# Roubaix Comp Double on Gravel Roads?



## jpmac55 (Feb 14, 2007)

Hello,

Would a Roubaix Comp Double equipped with Specialized All Condition Pro tires allow me to ride on gravel and dirt roads? I just took home a Tricross Expert Comp but wish the smallest size had a shorter standover length. My crotch firmly touches the top tube but the bike fits when riding. Still, this bugs me. Anyway, although I will ride 90% on paved, country roads, I am looking for some off-pavement diversity. Not a racer and not a mountain biker. 

All advice appreciated.

Thanks!


----------



## BlurRoubaix (Jan 8, 2005)

I have a Roubiax and do not suggest it on gravel. The wheelset will likely not do well over time. I rode mine on about 5 miles of gravel earlier in the season (by accident - wrong turn) and I ended up walking a bit as the ride was so harsh I feared tearing the bike up in some way. The rear wheel (alex 290) was pretty out of true and the bearings loosened up as well.


----------



## jpmac55 (Feb 14, 2007)

BlurRoubaix - thanks for sharing your experience. Judging by your name here, I think it's safe to assume you enjoy your bike despite not doing well on gravel. 

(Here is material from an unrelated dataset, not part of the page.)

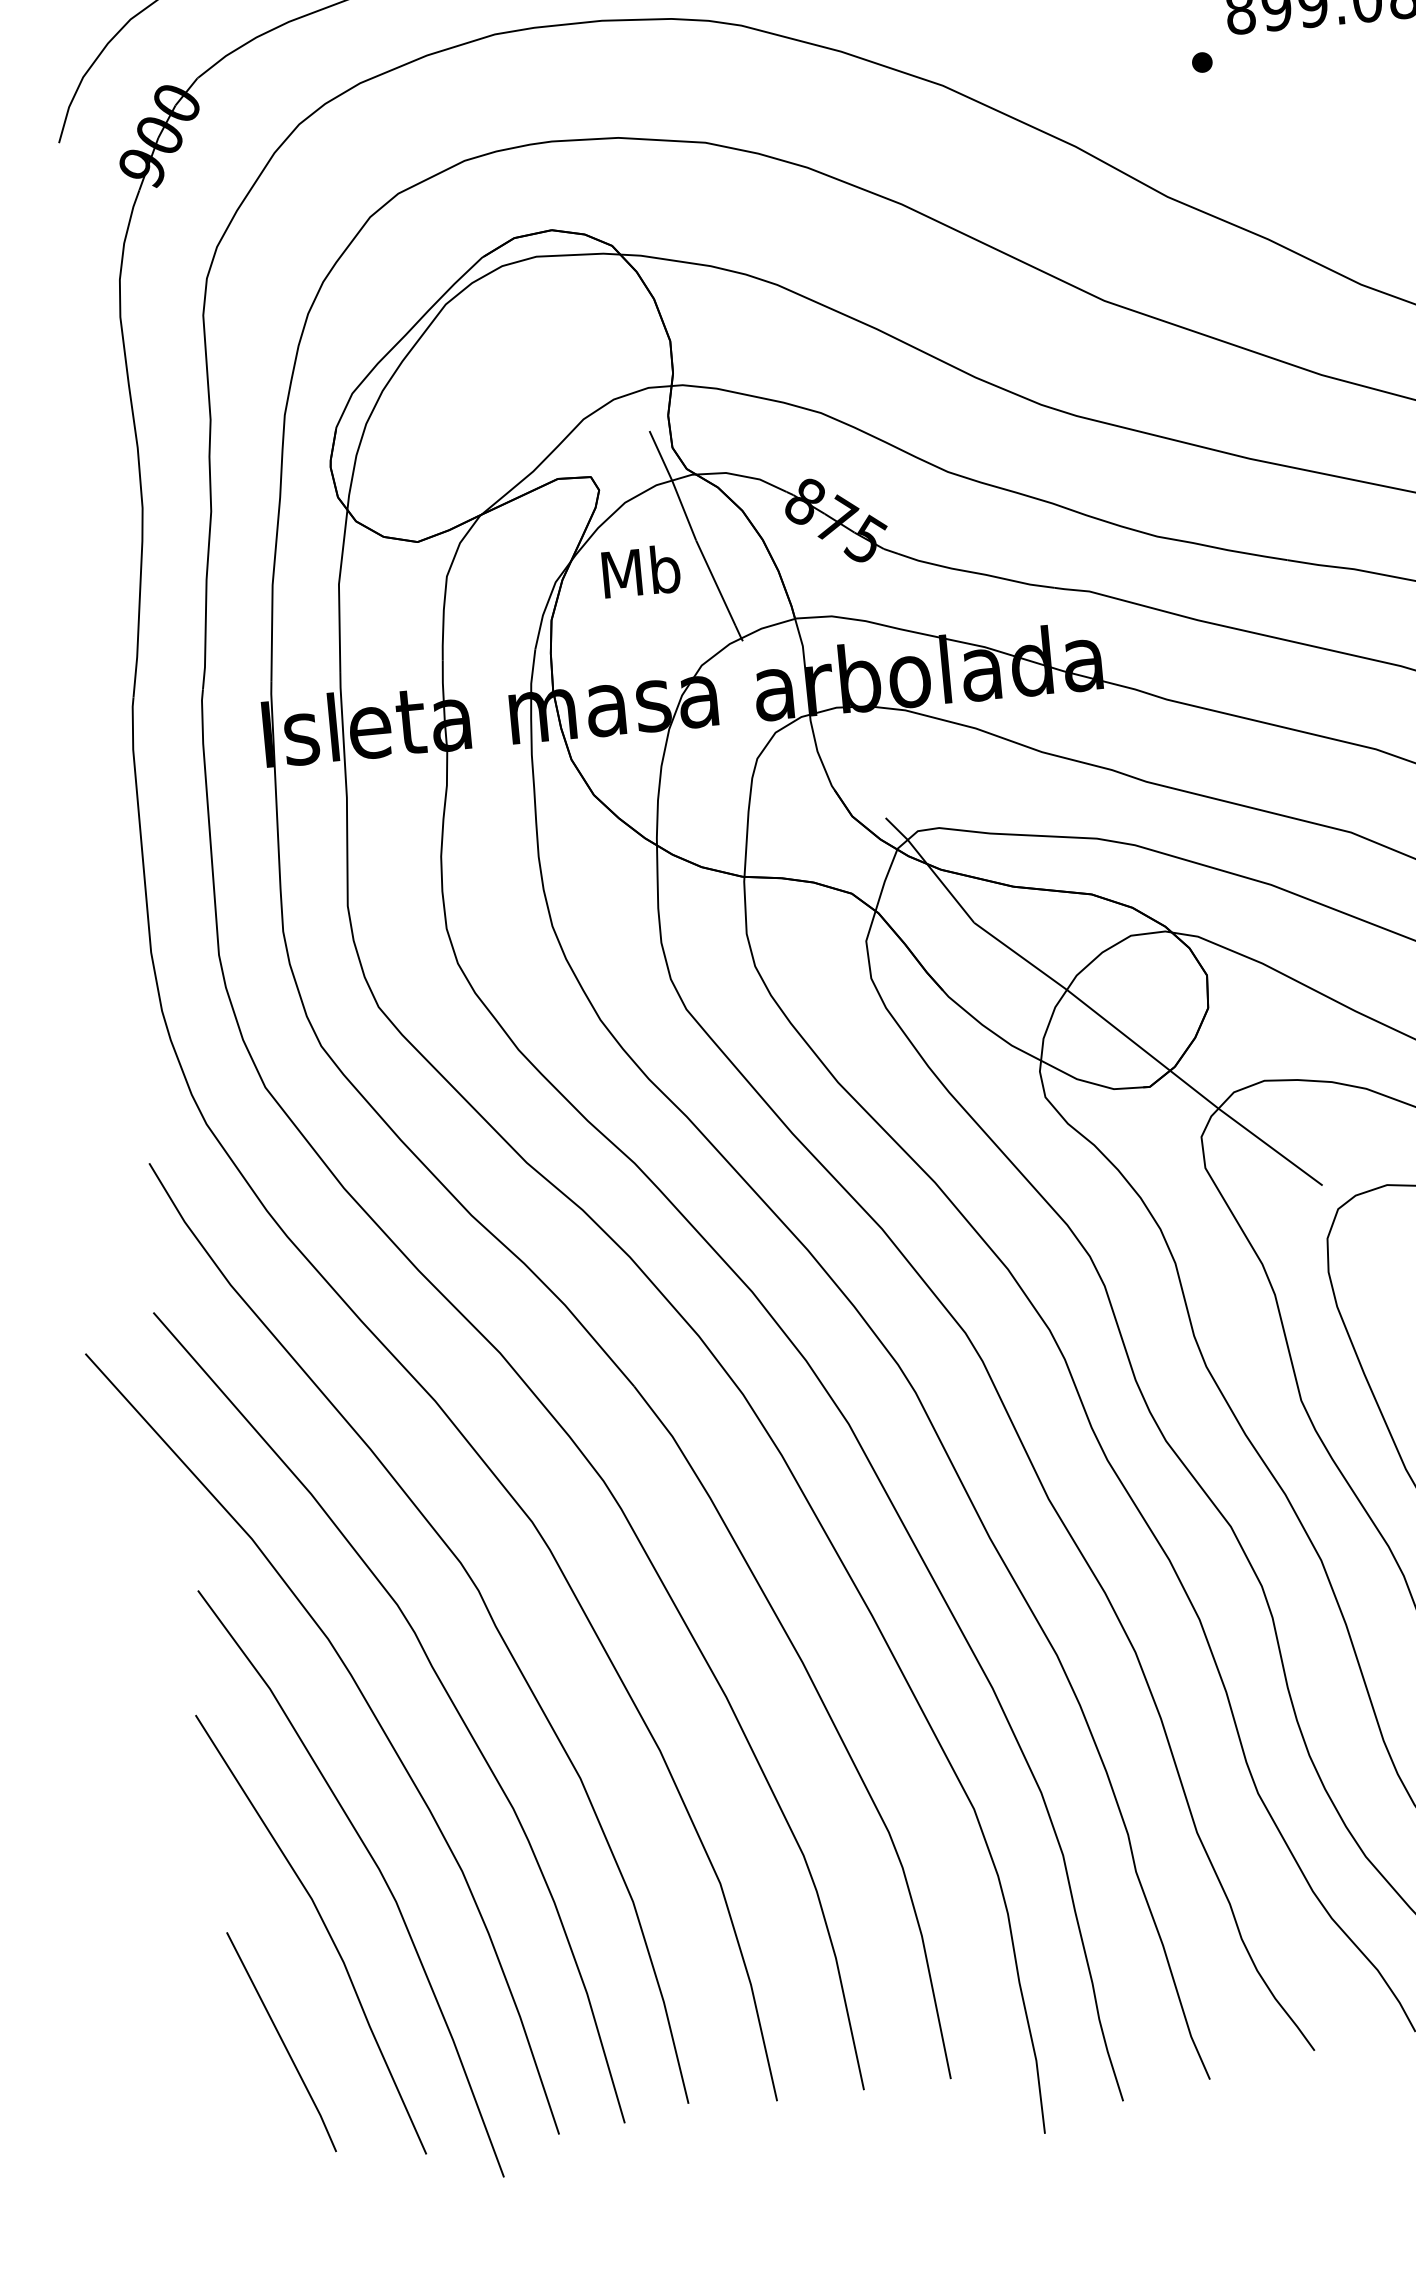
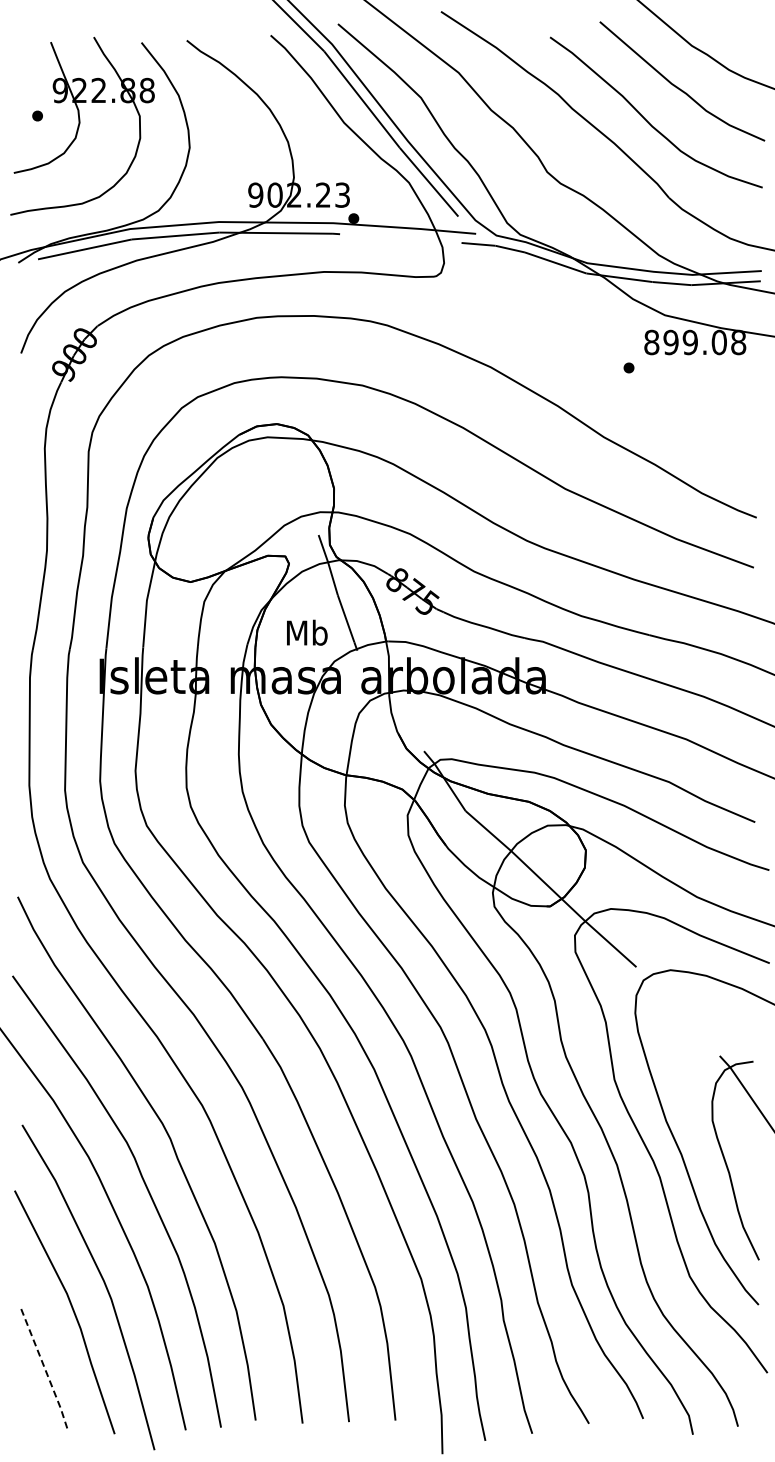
text: (641, 570) -> (307, 632), moved
line: (282, 2041) -> (44, 1367), solid -> dashed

Sometimes there is no avoiding a trade off. With the Tricross, despite my size issue, I get to go off pavement; ignore rough roads; etc. yet miss out on the sheer joy of a performance bike like your Roubaix. 

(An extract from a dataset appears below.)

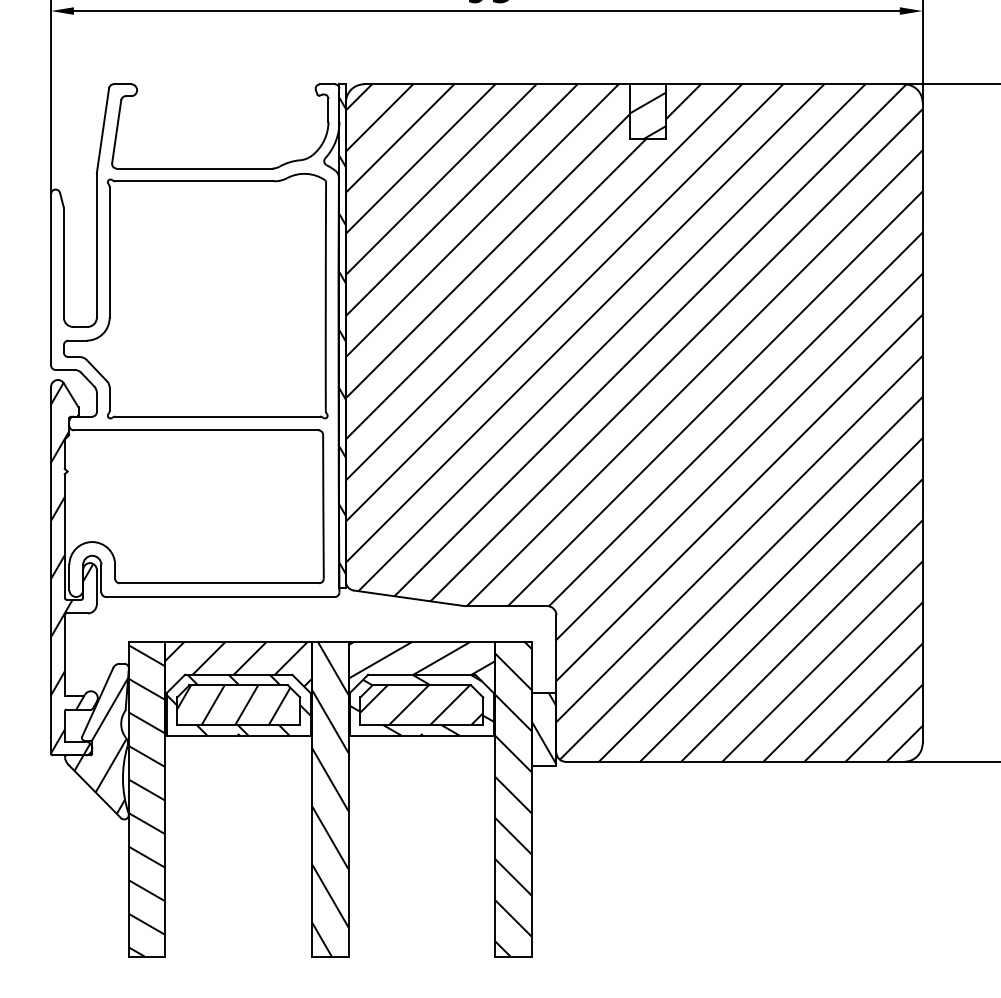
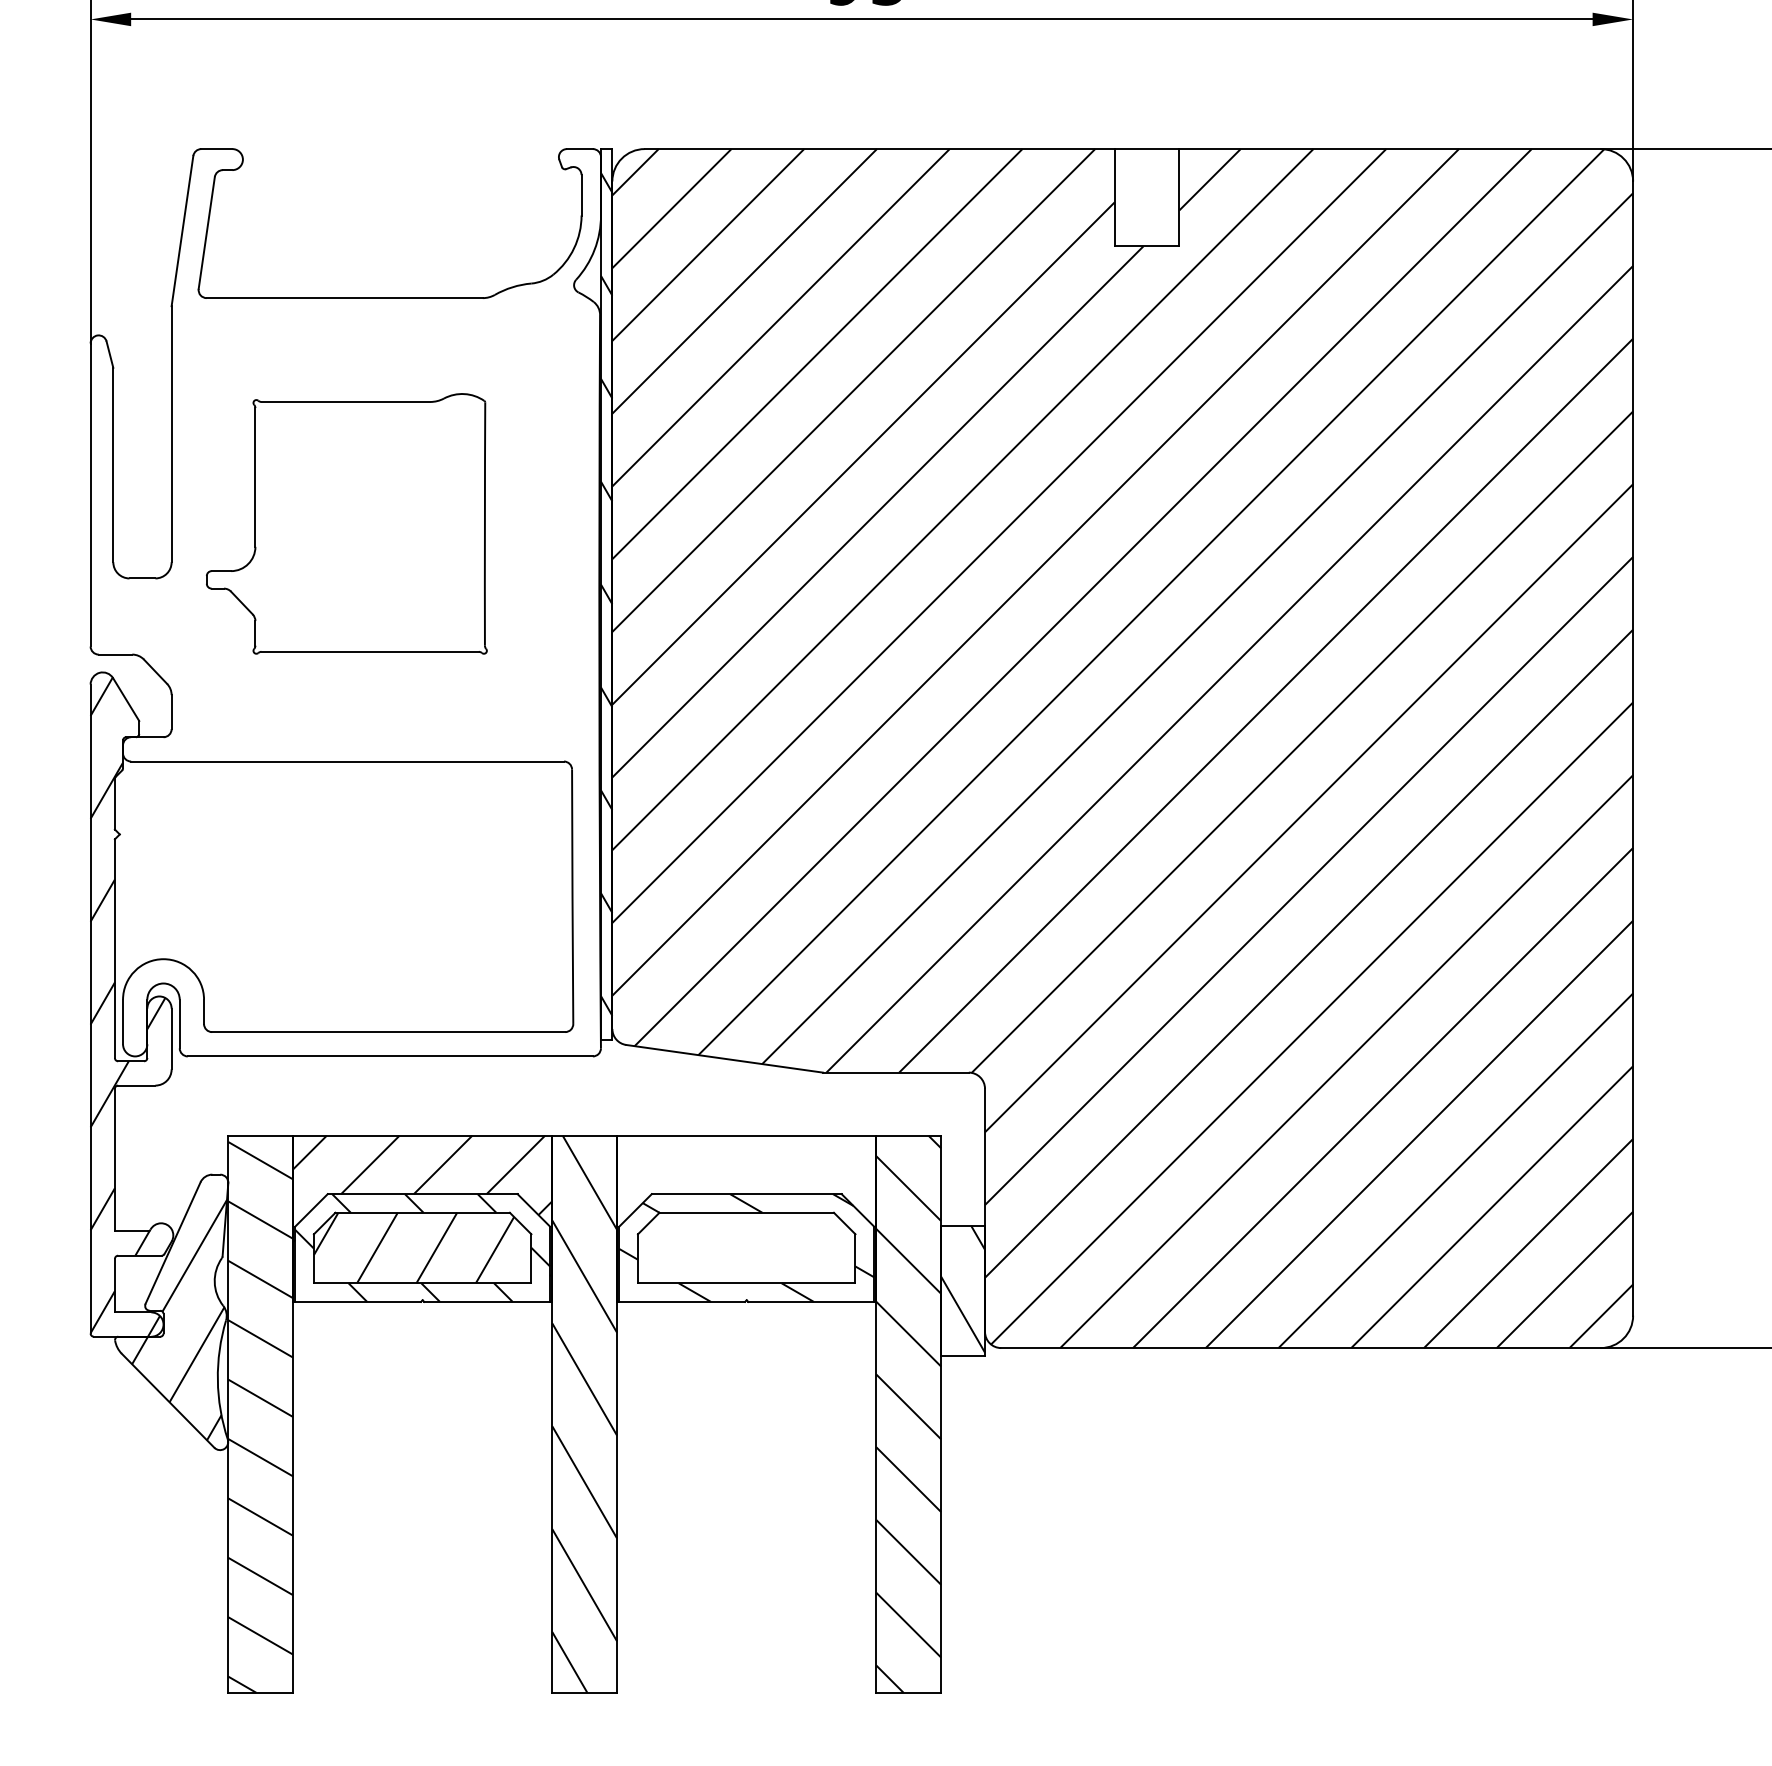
hatch: (647, 115) -> (1146, 204), removed
part: (195, 295) -> (346, 522), size x0.6
hatch: (421, 685) -> (746, 1213), removed
hatch: (421, 705) -> (746, 1248), removed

Now I see why most bicycle hobbyists and racers alike own more than one bike - there isn't a panecea. 

Thanks again!


----------



## rbart4506 (Aug 4, 2004)

That's what I was going to say...Get both! I've got the Roubaix Expert and will soon have a Kona Jake the Snake for the gravel roads...


----------



## BlurRoubaix (Jan 8, 2005)

Well actually, my signon signifies both road and MTB. I ride a Santa Cruz Blur LT and I have the Roubaix for roadie fun. 

I run the Alex 290's in the winter, but my off road escapade seemed to kick the rear to the curb for good. After a couple thousand miles of Oregon rain and chip seal roads the hub is not happy. I grabbed a Ultegra/Open Pro on sale and use that now for winter. 
I have an Easton Circuit set for summer riding.
The gravel road was ok in many spots, but about 2 miles of it had recently been regraded and re-rocked. It sucked and would have been rough on a MTB. I had to walk as the aggregate was golf ball to baseball sized.


----------



## MDGColorado (Nov 9, 2004)

jpmac55 said:


> Hello,
> 
> Would a Roubaix Comp Double equipped with Specialized All Condition Pro tires allow me to ride on gravel and dirt roads? I just took home a Tricross Expert Comp but wish the smallest size had a shorter standover length. My crotch firmly touches the top tube but the bike fits when riding. Still, this bugs me. Anyway, although I will ride 90% on paved, country roads, I am looking for some off-pavement diversity. Not a racer and not a mountain biker.
> 
> ...


John,
"fits when riding" is what matters. I've had a steel bike for over 25 years with "insufficient" standover height which has never given me a problem. I have ridden my Roubaix on dirt roads and it's OK as long as they're not gravel or washboard. For those, nothing works but wider tires--I mean like 32mm or more. More than a couple miles of dirt gets pretty rough on any road bike with 25mm tires even at 85 psi.

Mark G
Longmont CO


----------



## jpmac55 (Feb 14, 2007)

Thanks, Mark. As someone suggested to earlier, just get on the bike and ride. Well, I have done just that. The Tricross and I work well together albeit it's in much better shape than I am ;-)

Of course the weather is progressively going to get worse as the week goes on - snow showers by Friday......

Anyway, I am psyched to be back on a bike!


----------